Document —
———

Kindling our hearts in prayer

This Shabbat we read about the lighting of the menorah in the Tabernacle, an obligation that we all have to bring light into our homes, here's a quick meditation inspired by that and an anonymous 13th Century text, see Daniel Matt 's The Essential Kabbalah, p. 119 for the source text:

When we pray on our own we aim for unity with all,
we kindle the fire on the altar of our hearts.
By concentrating our thoughts, we unify our feelings,
our principles, our hopes, our dreams,
until they are drawn to the source of the infinitely sublime flame.
Here lies the secret of unifying which we perform in prayer,
raising up our ideas, like an elevating offering, towards one source.
In praise and in thanks
we draw ourselves nearer to the spark that ignites all.

Day Thirty-Eight of the Omer

Tiferet in Yesod - balanced harmony and beauty in a solid foundation.

These two concepts are picture perfect, precisely honed, needle in a haystack, ideals. I am often intimidated by an ideal - can I really push for that thing that is so far out there, so beyond my capacity?

I recently read a beautiful Hasidic teaching that helps me with a lot of problems: the world is finely balanced between, on the one hand, creative deeds and thoughts, and on the other, destructive deeds and thoughts. Every positive thought and deed that we muster contributes to the leaning of the world toward greater creativity and repair.

The ideals of balance and wholeness are meant to be difficult to reach - they are ideals after all. In reaching for them we make a difference in ourselves and all of creation, because all of the quanta matter.

Day Thirty-Seven of the Omer

Gevurah in Yesod - rigor, discipline, and strength in a solid foundation.

Building anything lasting, starting with the ground up, requires discipline. This applies to relationships as well as construction projects.

I have actually managed to ride bicycles to school with my son twice this week - and what a joy. This didn't happen all at once.

The first time Jude and I went for a long bike ride it ended in his tears. That was more than two years ago. Since then I worked with Jude, when he asked, on his bike riding. I often ran miles along side his bike when he dropped the training wheels to help him to gain confidence, listening to his requests for help. Eventually, he became a confident and accomplished cyclist, and did so at his own pace.

Jude's capable cycling is his accomplishment, and I couldn't be prouder. I am grateful that I took the time to step back and be his assistant.

Sometimes rigor is self-control that needs to be used in order to participate in the building of a foundation that lasts.

Day Thirty-Six of the Omer

Chesed in Yesod - loving kindness in a solid foundation.

I like to hope that society will eventually recognize more fully that compassion is an essential element of civilization, and an expression of fairness as well - that is, establishing equal compassion to all peoples makes a society more fair.

Civil rights, marriage equality (which is a civil right), promotion of the full franchise (see the Daily Show's coverage of India) - these basic understandings of sharing space with our human companions and acknowledging their common humanity with our own make us civilized.

Compassion and kindness start a solid foundation so that it holds all who need to be a part of our project. Build sensibly, fairly, and include kindness.

Day Twenty-Nine of the Omer

Chesed in Hod - loving-kindness in grace.

We open up this week of the Omer focusing on humility, grace, and smallness. A week of remembering that the role of the pixel is both vital and beautiful in its importance and tininess.

———

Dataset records
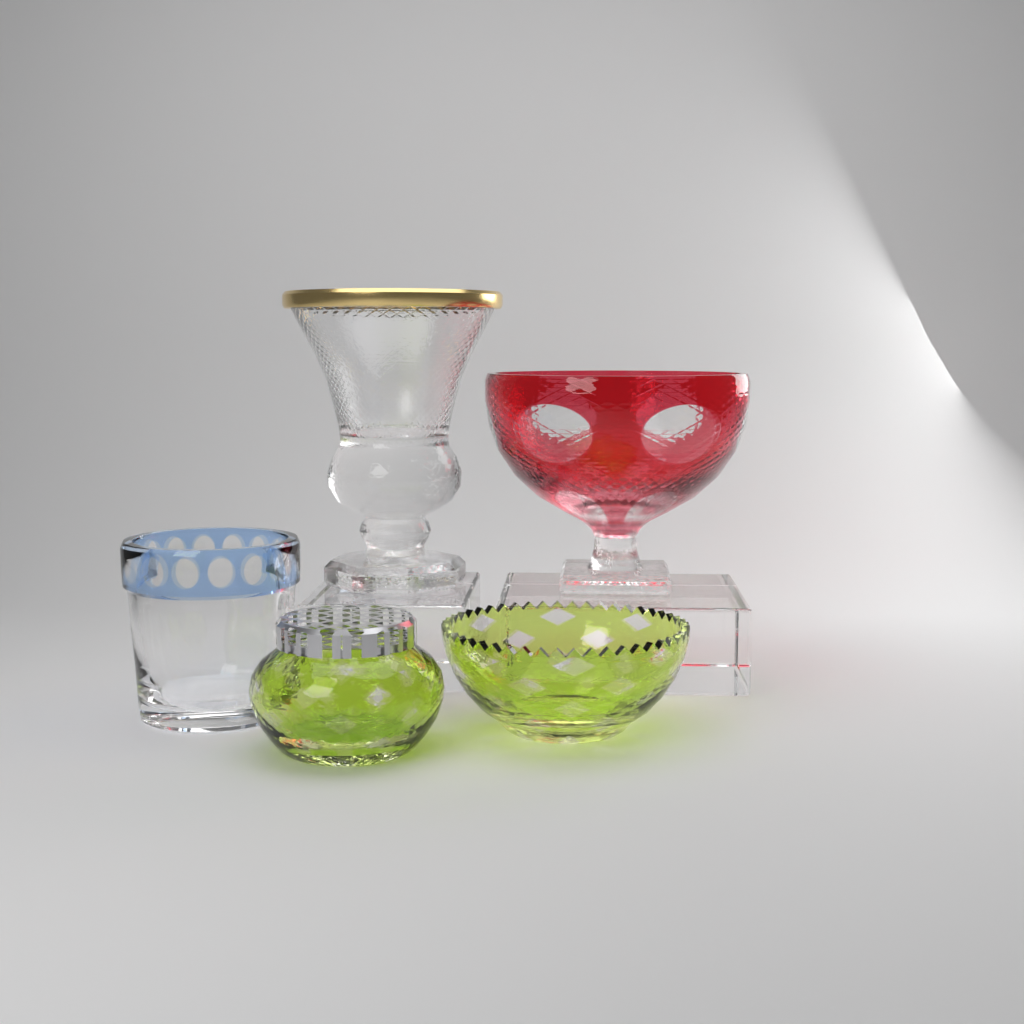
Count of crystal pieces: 5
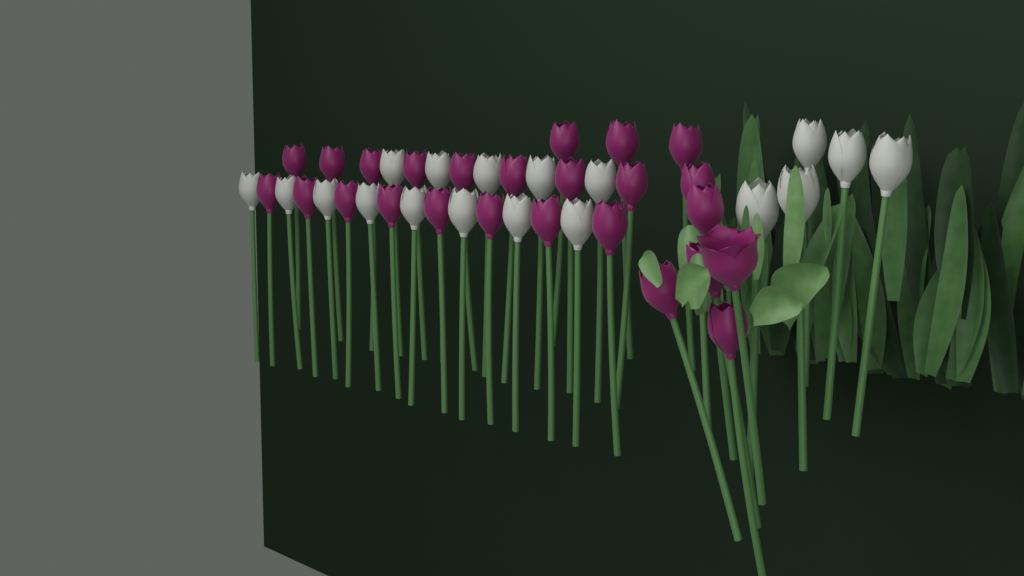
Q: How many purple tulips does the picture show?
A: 25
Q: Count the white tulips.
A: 18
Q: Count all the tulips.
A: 43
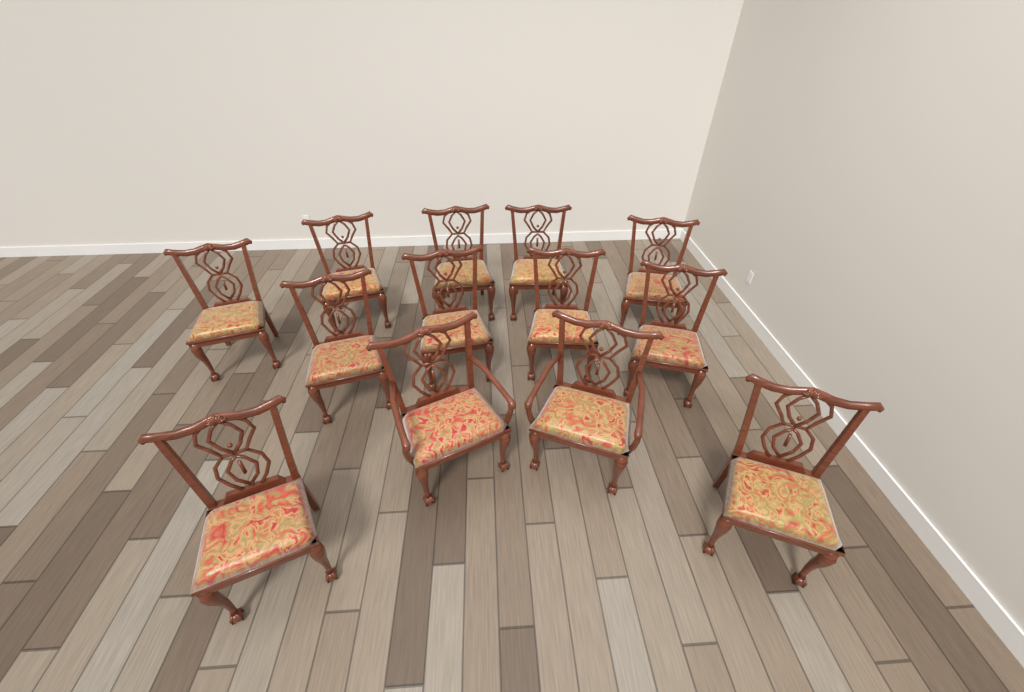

———

Problem A — Set down the part of the Omer reflections that opens with the words containing "The first time" and closes with "foundation that lasts.", copying it word for word.
Problem B —
Answer these questions using the Omer reflections:
(i) Whose book is cited for the source text of the meditation?
(ii) How many times this week did the writer ride bicycles to school with their son?
(iii) Which quality is paired with Yesod on Day Thirty-Six of the Omer?
Problem C — Extend the Omer reflections past their final sentence.
The entries have no connection to the Omer reflections.

Output A —
The first time Jude and I went for a long bike ride it ended in his tears. That was more than two years ago. Since then I worked with Jude, when he asked, on his bike riding. I often ran miles along side his bike when he dropped the training wheels to help him to gain confidence, listening to his requests for help. Eventually, he became a confident and accomplished cyclist, and did so at his own pace.

Jude's capable cycling is his accomplishment, and I couldn't be prouder. I am grateful that I took the time to step back and be his assistant.

Sometimes rigor is self-control that needs to be used in order to participate in the building of a foundation that lasts.

Output B —
(i) Daniel Matt's (The Essential Kabbalah)
(ii) Twice
(iii) Chesed, loving kindness

Output C —
How we interact with our environment may be an exercise in compassion. We are so small our impact seems negligible. Yet each of our infinitely tiny actions makes a difference, as we each contribute ripple effects that expand our smallness in all directions.

I work to be compassionate to the planet, to my neighbors, and to my family.

Every small action still counts.

Day Twenty-Eight of the Omer

Malchut in Netzach - ruling and being effective in eternity.

Long term effectiveness - how to put something in place that stands the test of time - I often worry so much I don't dip a toe into the water.

And shouldn't we worry? Someone once thought that eating fat made us fat, so eating low fat would make us skinny. And a person who sold sugar thought that was a great idea. Forty years later look at the experiment that has resulted in the American diet and our health.

We must be careful when we act with eternity in mind, and perhaps we should always act with eternity in mind. The long term effect of this action, and acting with a sense of the long term, these frameworks may be better starting points in any moment of decision and planning.

Act, be bold, and be thoughtful too!

Day Twenty-Seven of the Omer

Yesod in Netzach - a solid balanced foundation in the long view persistent.

Building something to last needs a solid beginning. We have been building to the moments that turn into lifetimes in this country when we make marriage possible for everyone.

I am so proud and honored to be part of multiple communities who put compassion and family first, and support and advocate for LGBT inclusion and same-sex marriage.

I am thrilled when I see an openly gay football player kiss his boyfriend in joy and celebration at being drafted into the NFL.

Take the time and effort to build something from the ground up so that it will become lasting. Aim for eternity, and start on the ground.

Day Twenty-Six of the Omer (Yesterday)

Hod in Netzach - the grace of the minute in eternal victory.

[A delayed reflection on Mother's Day]

Attention to details matters. Small things make a difference in the biggest of pictures.

Yesterday, according to Ginny, the mother of our children, I did pretty well at providing her a good Mother's Day. Everything was about the small things: providing tasty and celebratory food for the family throughout the day, and cleaning up the kitchen too. Giving Ginny time and space to enjoy the day, start and complete an art project, now hanging in our living room, and attending to the little things that Ginny thought would be good for us all.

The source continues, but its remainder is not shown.